Dataset entries:
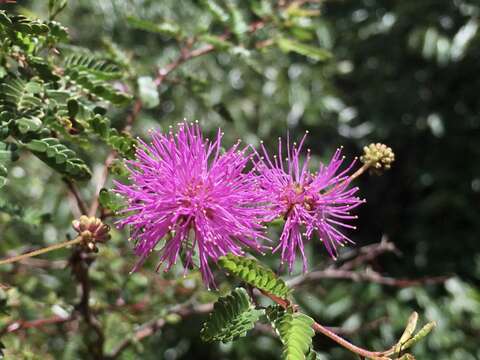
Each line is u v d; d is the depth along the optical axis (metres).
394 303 0.46
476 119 0.56
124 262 0.29
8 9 0.25
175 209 0.17
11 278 0.29
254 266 0.16
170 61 0.26
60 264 0.29
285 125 0.52
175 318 0.27
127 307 0.28
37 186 0.38
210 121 0.47
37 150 0.17
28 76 0.19
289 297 0.16
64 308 0.25
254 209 0.17
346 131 0.57
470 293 0.48
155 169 0.17
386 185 0.59
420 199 0.58
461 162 0.55
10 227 0.31
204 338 0.16
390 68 0.58
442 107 0.56
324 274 0.29
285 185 0.18
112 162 0.18
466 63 0.56
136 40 0.50
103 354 0.25
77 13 0.50
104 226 0.17
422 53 0.55
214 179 0.17
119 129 0.23
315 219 0.18
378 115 0.57
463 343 0.46
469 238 0.53
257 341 0.43
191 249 0.17
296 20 0.26
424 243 0.53
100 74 0.20
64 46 0.22
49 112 0.18
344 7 0.58
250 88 0.51
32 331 0.27
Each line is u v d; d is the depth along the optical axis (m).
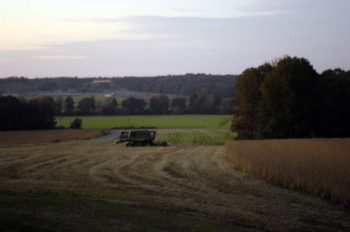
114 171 32.81
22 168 34.41
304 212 18.86
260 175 29.81
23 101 112.19
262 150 43.50
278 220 17.22
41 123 110.56
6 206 17.75
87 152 49.56
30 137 83.62
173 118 145.25
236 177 29.50
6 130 102.88
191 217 16.97
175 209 18.53
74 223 15.09
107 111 156.88
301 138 63.28
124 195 21.64
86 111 156.38
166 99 161.12
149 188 24.86
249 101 75.00
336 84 67.31
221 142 74.12
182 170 33.44
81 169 33.91
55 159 41.31
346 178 24.95
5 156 44.38
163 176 30.14
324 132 66.75
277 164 31.62
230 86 183.88
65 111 154.50
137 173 31.70
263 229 15.76
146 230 14.52
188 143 71.50
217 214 17.84
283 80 64.69
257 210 18.98
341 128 66.81
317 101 65.88
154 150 52.78
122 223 15.34
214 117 148.00
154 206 19.00
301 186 24.41
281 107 66.06
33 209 17.25
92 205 18.38
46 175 30.50
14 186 24.42
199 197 22.00
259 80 74.81
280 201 21.16
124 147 58.78
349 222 17.45
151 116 153.38
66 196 20.61
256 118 71.81
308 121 65.06
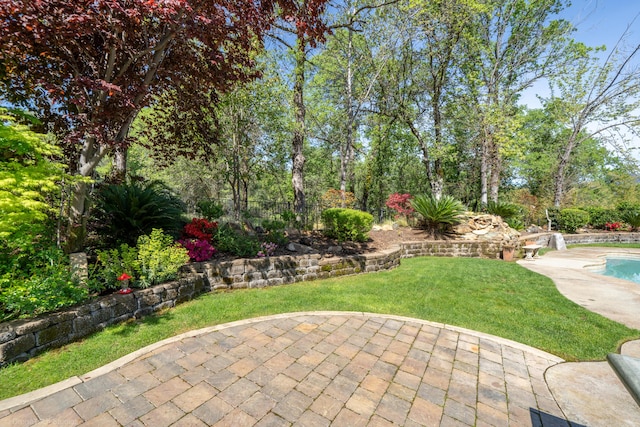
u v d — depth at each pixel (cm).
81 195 416
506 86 1600
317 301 455
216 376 254
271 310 411
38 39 297
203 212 709
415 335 349
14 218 300
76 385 234
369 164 1833
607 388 256
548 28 1402
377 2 1002
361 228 798
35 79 345
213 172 1351
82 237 423
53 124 504
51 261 330
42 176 321
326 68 1143
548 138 2239
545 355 311
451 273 673
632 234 1403
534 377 271
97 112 362
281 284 550
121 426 195
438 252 945
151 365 267
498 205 1323
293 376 258
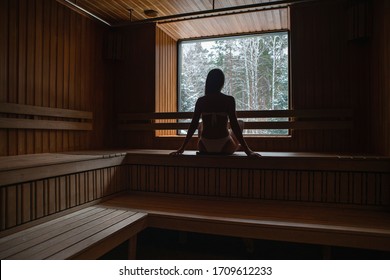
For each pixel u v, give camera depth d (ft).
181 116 11.70
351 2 9.82
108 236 5.28
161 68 12.72
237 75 13.08
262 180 7.84
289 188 7.65
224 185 8.13
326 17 10.21
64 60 10.28
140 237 8.37
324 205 7.41
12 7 8.30
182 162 8.47
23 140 8.66
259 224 5.98
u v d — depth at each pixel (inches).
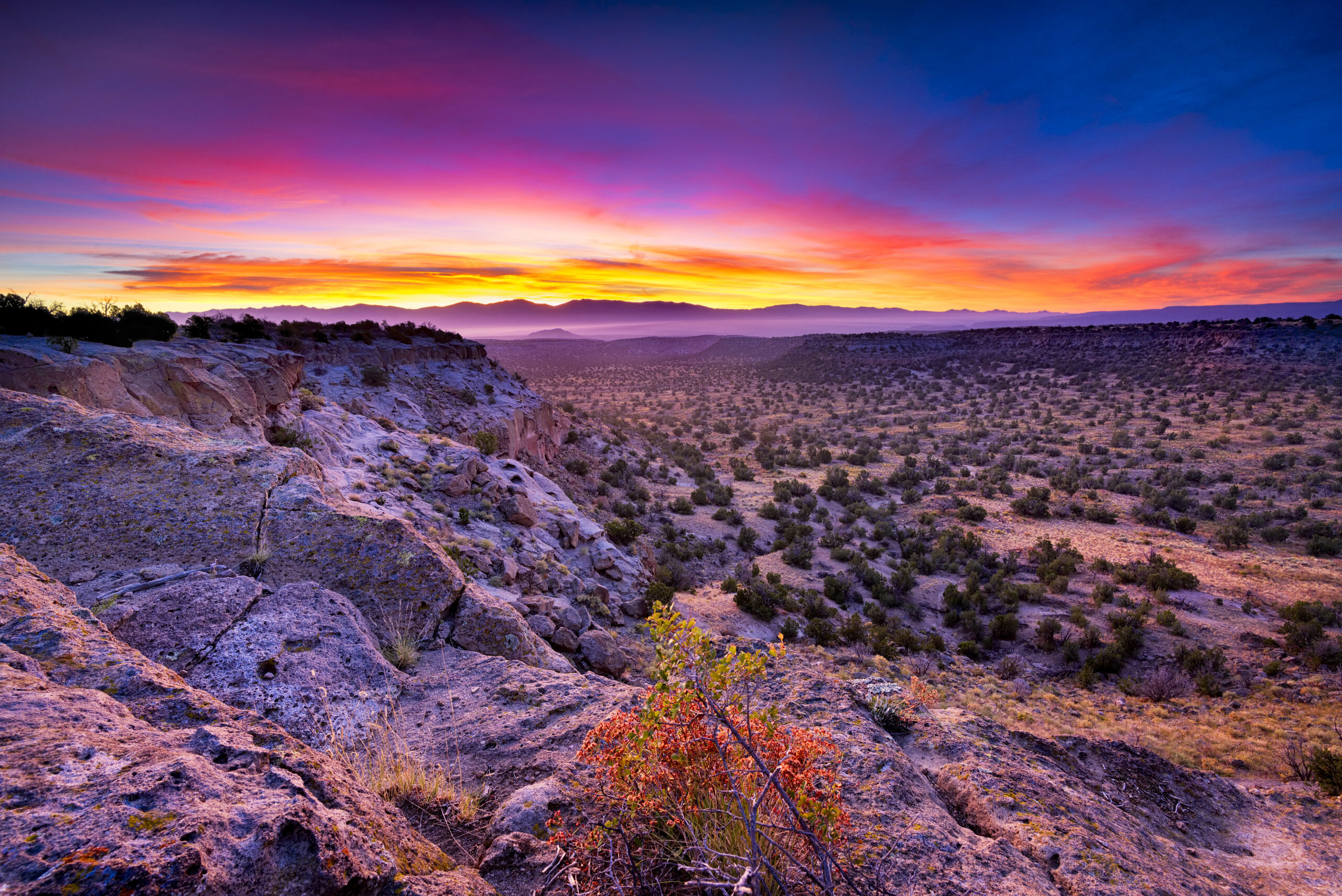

**Task objective**
Provide only the count of lines in the data above that include the string "depth".

**Reply to the exercise**
5